PROBLEM STATEMENT – Copy the rows below from the line containing "pose: elev=183.1 azim=115.9" through the end of the rows, reproducing each line precisely and including both ends. Omit the pictures from your answer.

Source rows –
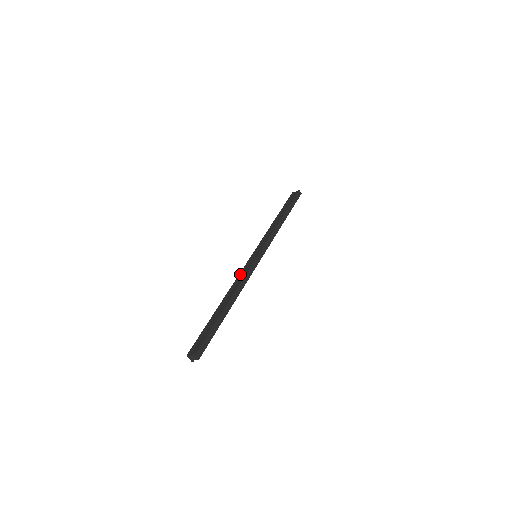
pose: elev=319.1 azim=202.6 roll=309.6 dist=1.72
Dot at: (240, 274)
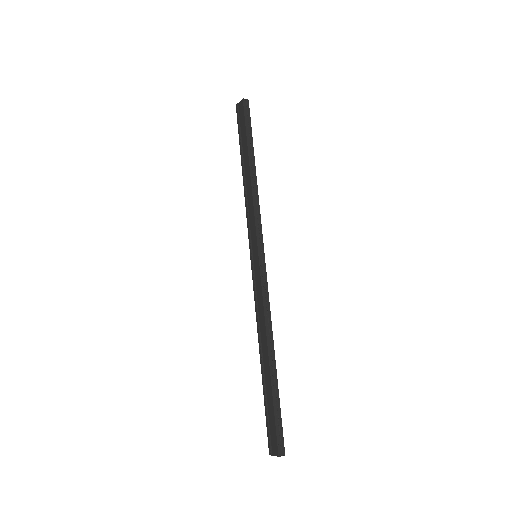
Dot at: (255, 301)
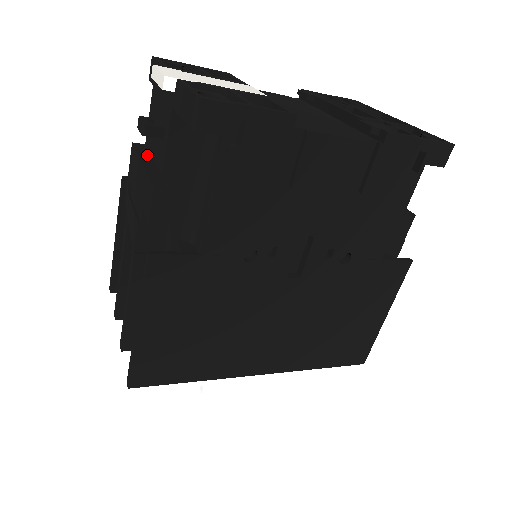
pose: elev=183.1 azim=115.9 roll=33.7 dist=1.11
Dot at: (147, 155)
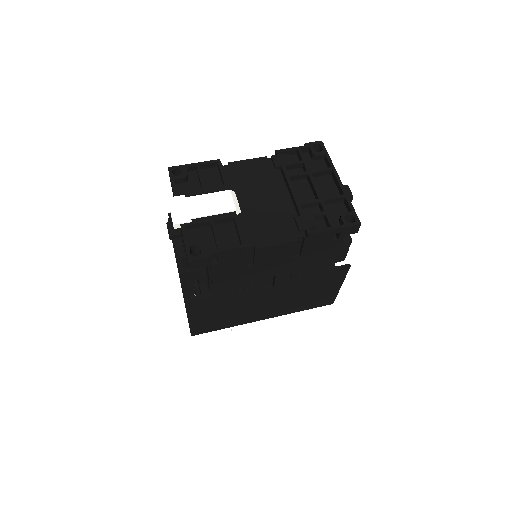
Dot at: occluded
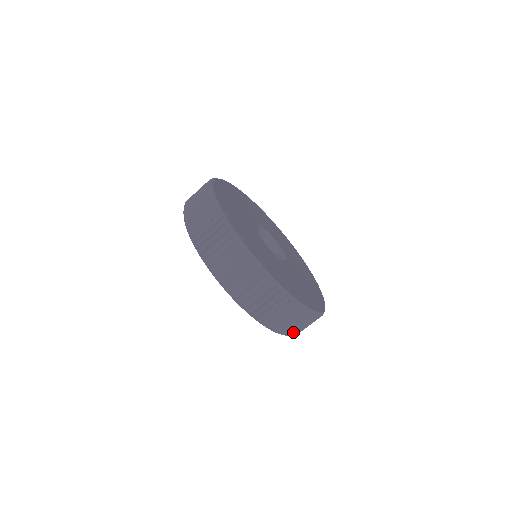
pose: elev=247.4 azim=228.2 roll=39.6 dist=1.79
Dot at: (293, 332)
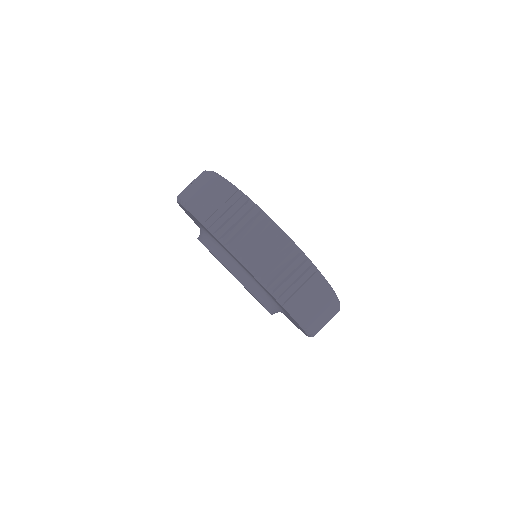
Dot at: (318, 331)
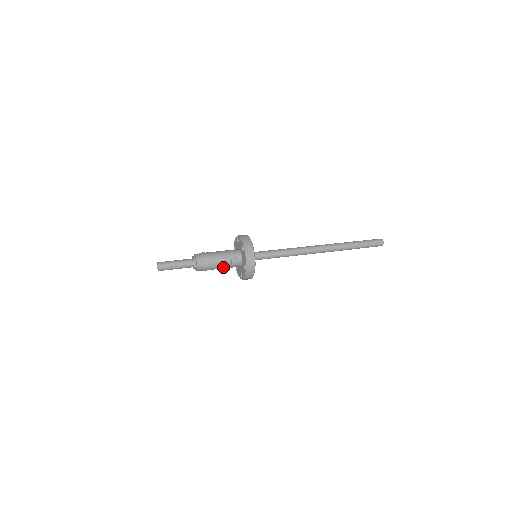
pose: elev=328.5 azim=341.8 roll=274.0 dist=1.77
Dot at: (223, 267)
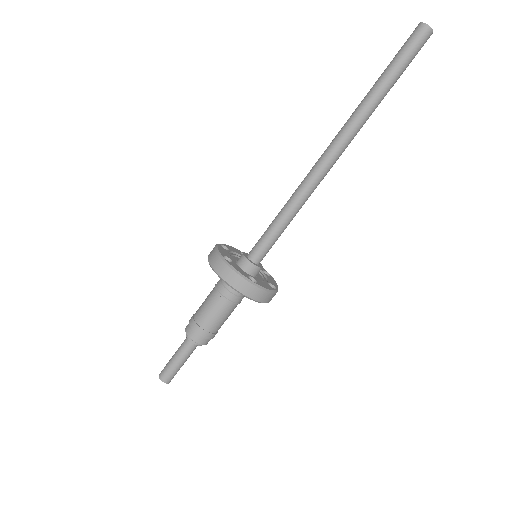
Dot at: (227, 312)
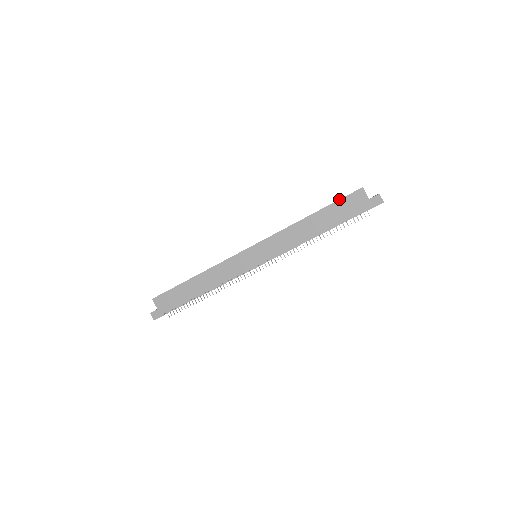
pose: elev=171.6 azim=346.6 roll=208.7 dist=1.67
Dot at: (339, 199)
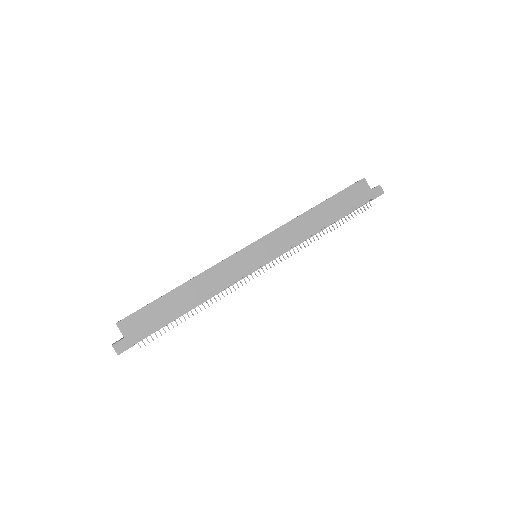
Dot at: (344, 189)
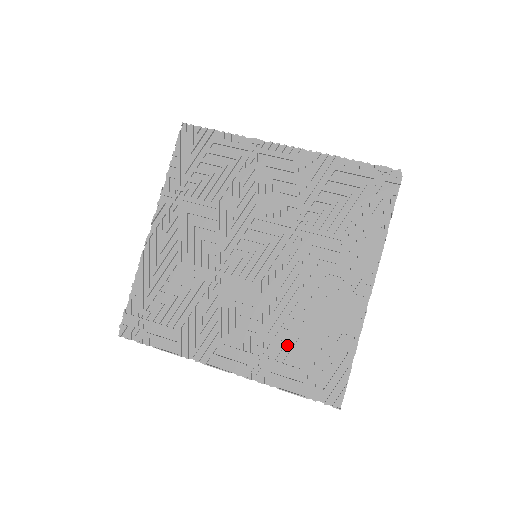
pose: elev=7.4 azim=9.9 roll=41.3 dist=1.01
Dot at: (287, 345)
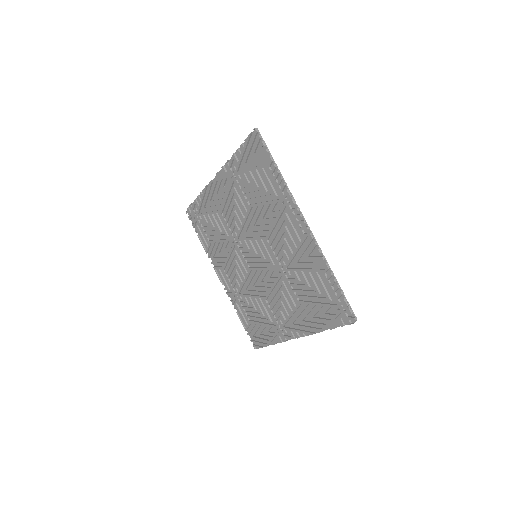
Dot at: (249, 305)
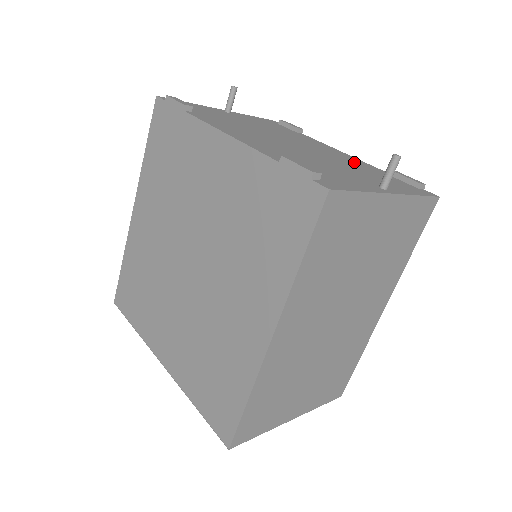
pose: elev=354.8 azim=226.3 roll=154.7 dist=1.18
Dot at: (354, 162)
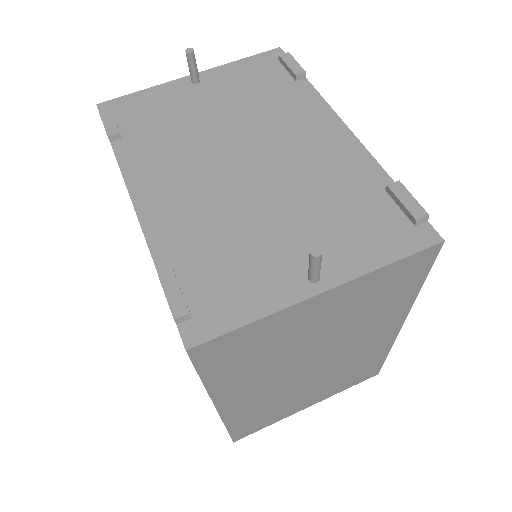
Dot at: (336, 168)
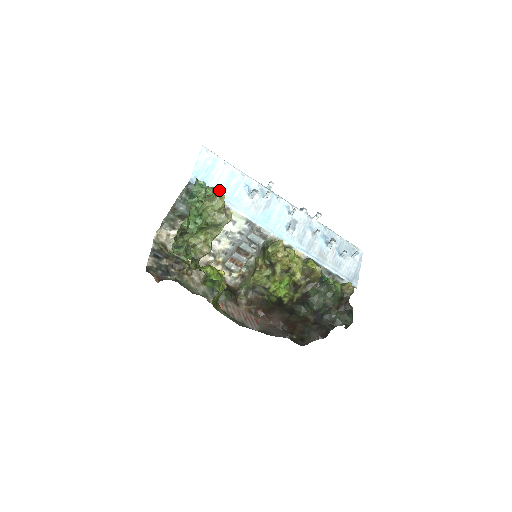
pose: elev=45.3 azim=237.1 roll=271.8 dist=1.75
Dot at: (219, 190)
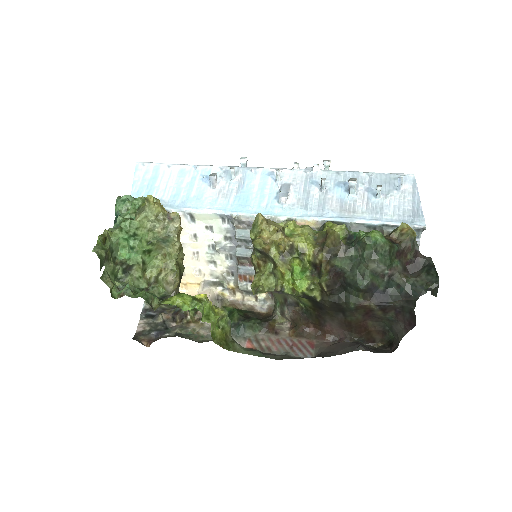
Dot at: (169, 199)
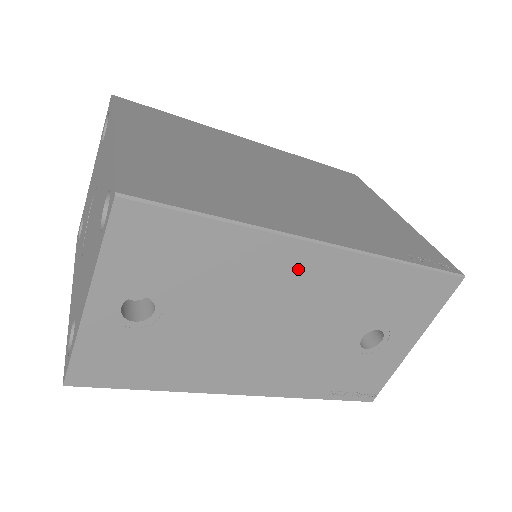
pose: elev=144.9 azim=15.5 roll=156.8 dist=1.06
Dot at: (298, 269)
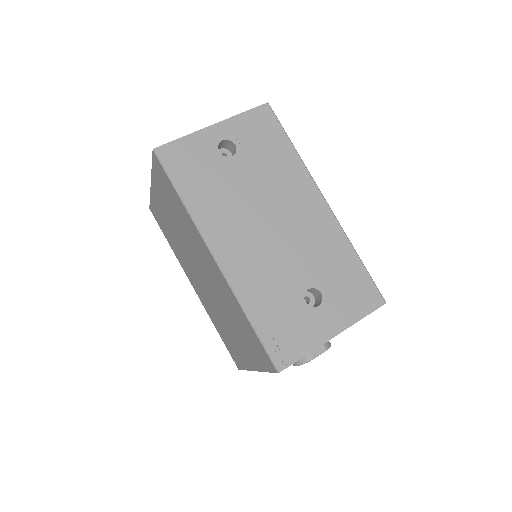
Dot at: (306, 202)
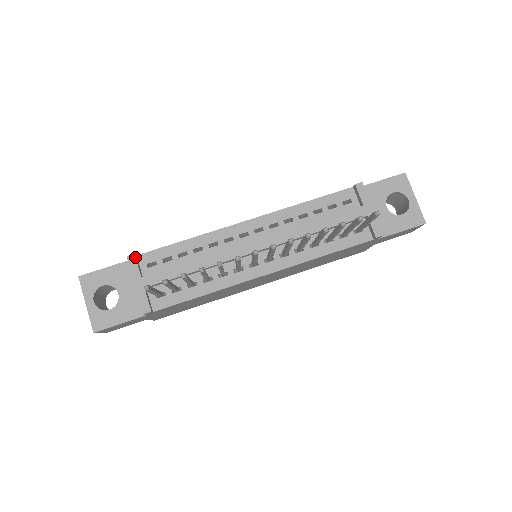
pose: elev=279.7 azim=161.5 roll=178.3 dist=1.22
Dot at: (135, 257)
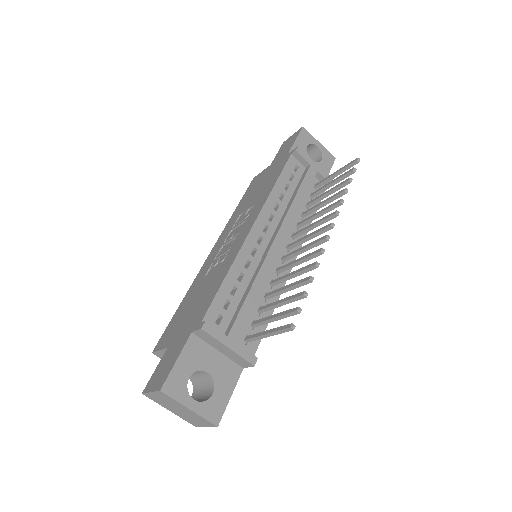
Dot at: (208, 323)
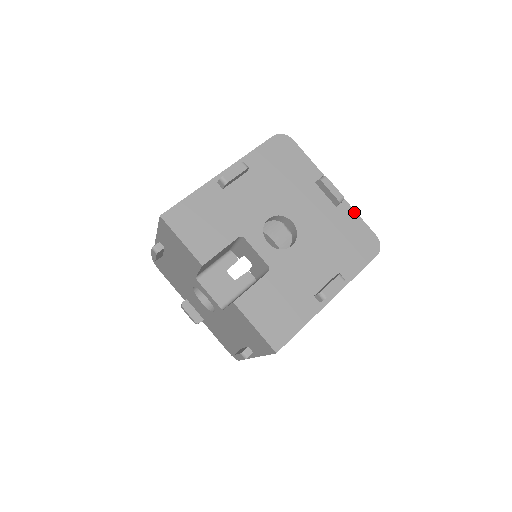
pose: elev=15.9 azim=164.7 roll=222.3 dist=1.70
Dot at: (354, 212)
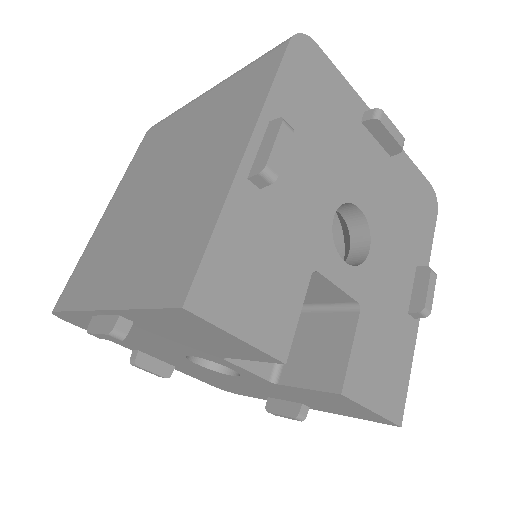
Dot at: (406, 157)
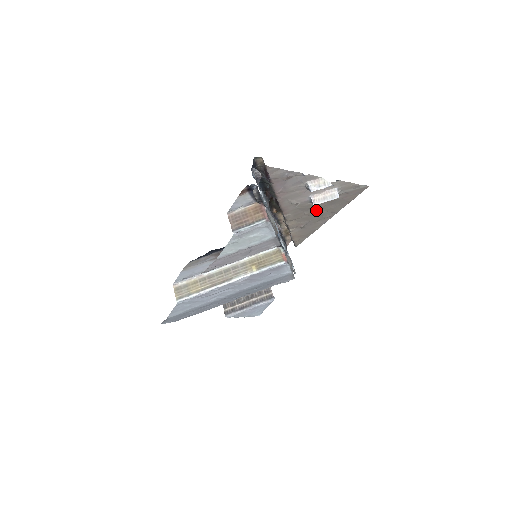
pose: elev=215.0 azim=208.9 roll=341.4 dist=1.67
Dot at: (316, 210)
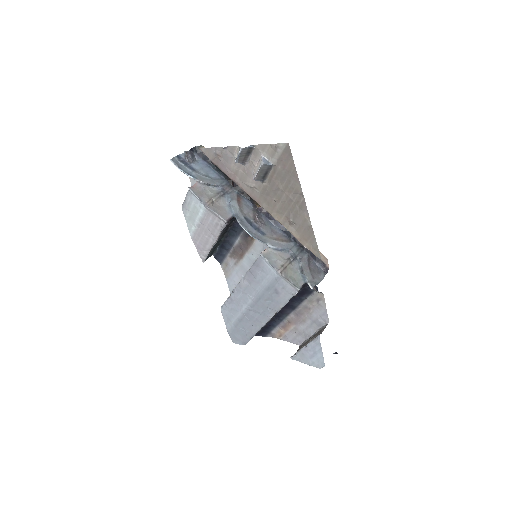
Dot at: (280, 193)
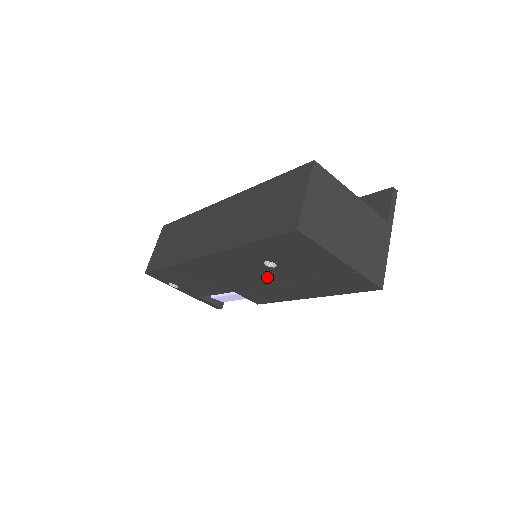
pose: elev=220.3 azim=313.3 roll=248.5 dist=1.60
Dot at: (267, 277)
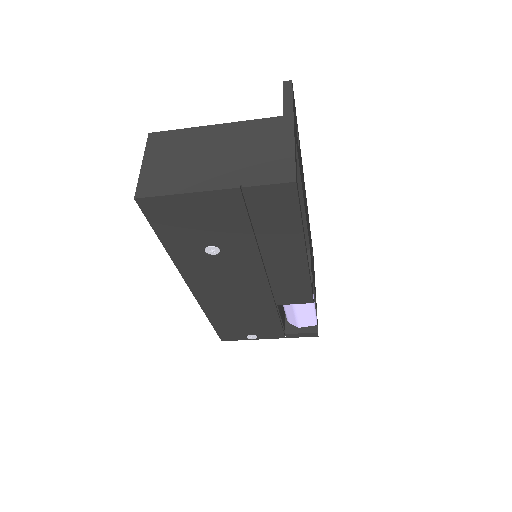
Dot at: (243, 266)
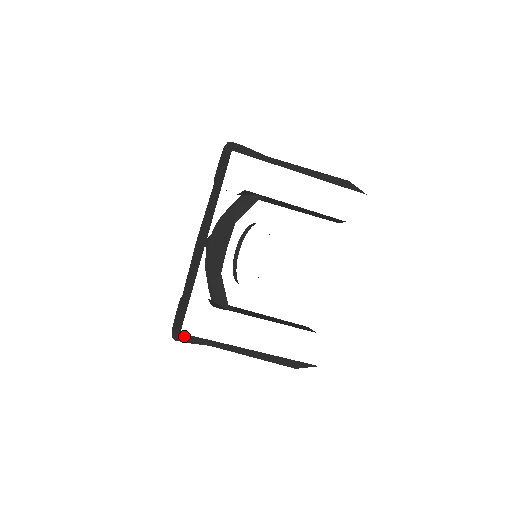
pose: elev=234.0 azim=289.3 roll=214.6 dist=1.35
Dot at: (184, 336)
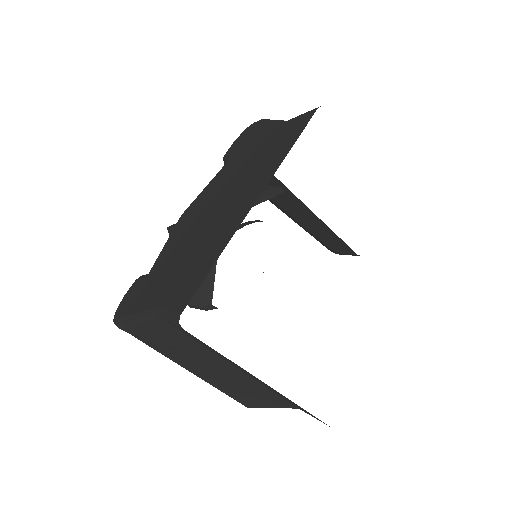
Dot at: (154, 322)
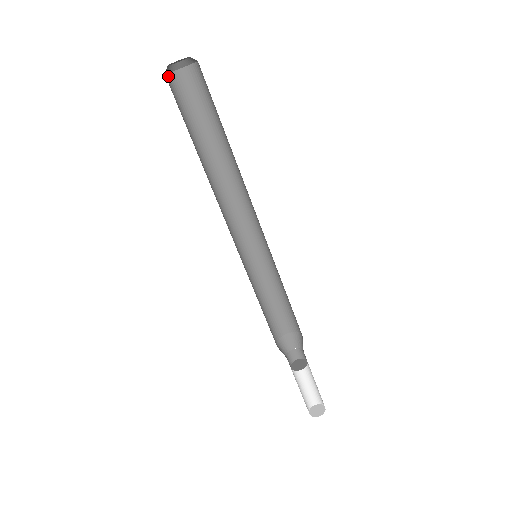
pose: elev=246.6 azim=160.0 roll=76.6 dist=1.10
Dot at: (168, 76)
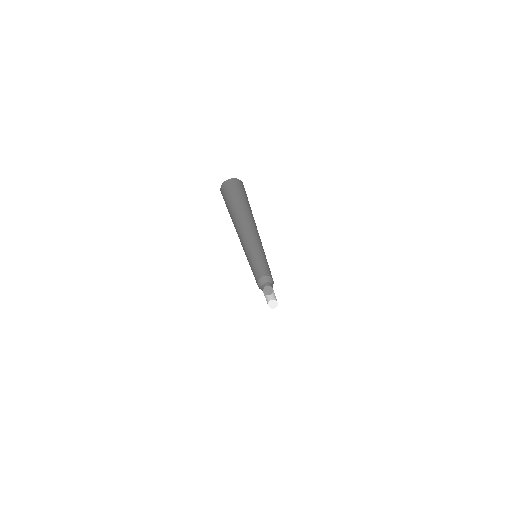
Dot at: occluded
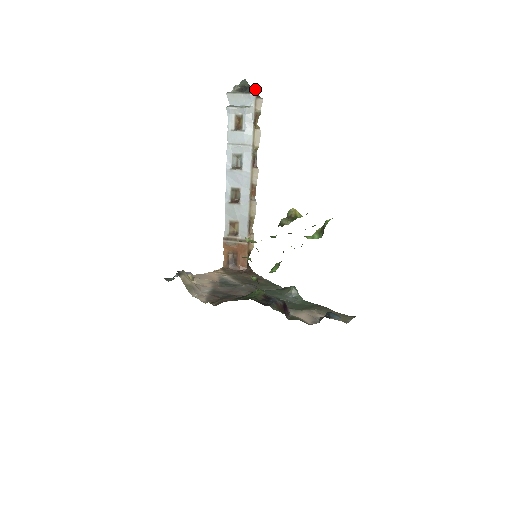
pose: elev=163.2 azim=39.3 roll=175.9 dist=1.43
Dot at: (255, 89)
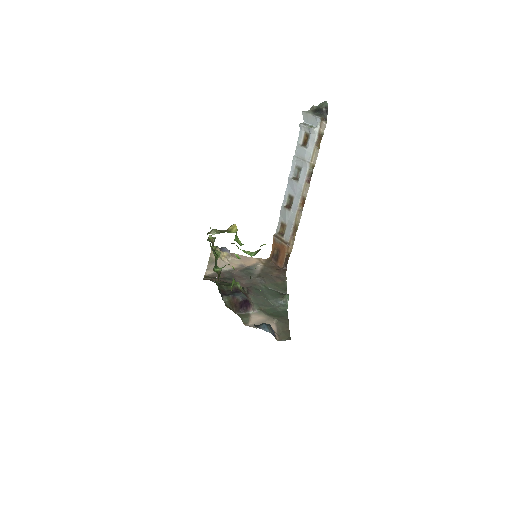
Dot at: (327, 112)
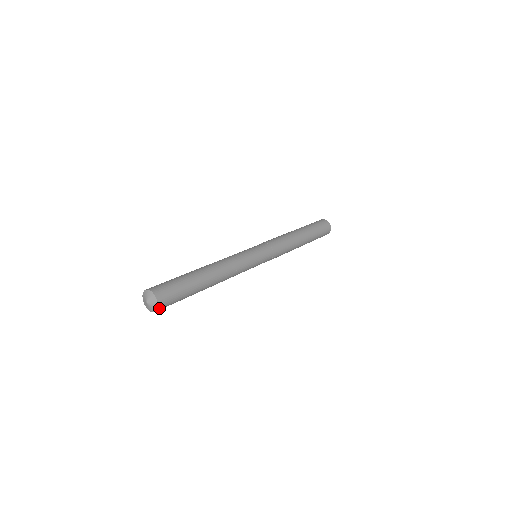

FINISHED TASK –
pose: elev=183.1 azim=115.9 roll=33.7 dist=1.11
Dot at: (147, 155)
Dot at: occluded
pose: elev=247.4 azim=228.2 roll=39.6 dist=1.79
Dot at: (293, 332)
Dot at: (318, 331)
pose: elev=328.5 azim=341.8 roll=274.0 dist=1.77
Dot at: (223, 267)
Dot at: (227, 312)
pose: elev=171.6 azim=346.6 roll=208.7 dist=1.67
Dot at: (339, 199)
Dot at: (344, 189)
pose: elev=7.4 azim=9.9 roll=41.3 dist=1.01
Dot at: (287, 345)
Dot at: (249, 305)
pose: elev=354.8 azim=226.3 roll=154.7 dist=1.18
Dot at: (354, 162)
Dot at: (336, 168)
pose: elev=45.3 azim=237.1 roll=271.8 dist=1.75
Dot at: (219, 190)
Dot at: (169, 199)
pose: elev=144.9 azim=15.5 roll=156.8 dist=1.06
Dot at: (298, 269)
Dot at: (306, 202)
pose: elev=279.7 azim=161.5 roll=178.3 dist=1.22
Dot at: (135, 257)
Dot at: (208, 323)
pose: elev=15.9 azim=164.7 roll=222.3 dist=1.70
Dot at: (354, 212)
Dot at: (406, 157)
pose: elev=215.0 azim=208.9 roll=341.4 dist=1.67
Dot at: (316, 210)
Dot at: (280, 193)
pose: elev=220.3 azim=313.3 roll=248.5 dist=1.60
Dot at: (267, 277)
Dot at: (243, 266)
pose: elev=234.0 azim=289.3 roll=214.6 dist=1.35
Dot at: (184, 336)
Dot at: (154, 322)
pose: elev=246.6 azim=160.0 roll=76.6 dist=1.10
Dot at: (168, 76)
Dot at: occluded
pose: elev=163.2 azim=39.3 roll=175.9 dist=1.43
Dot at: (255, 89)
Dot at: (327, 112)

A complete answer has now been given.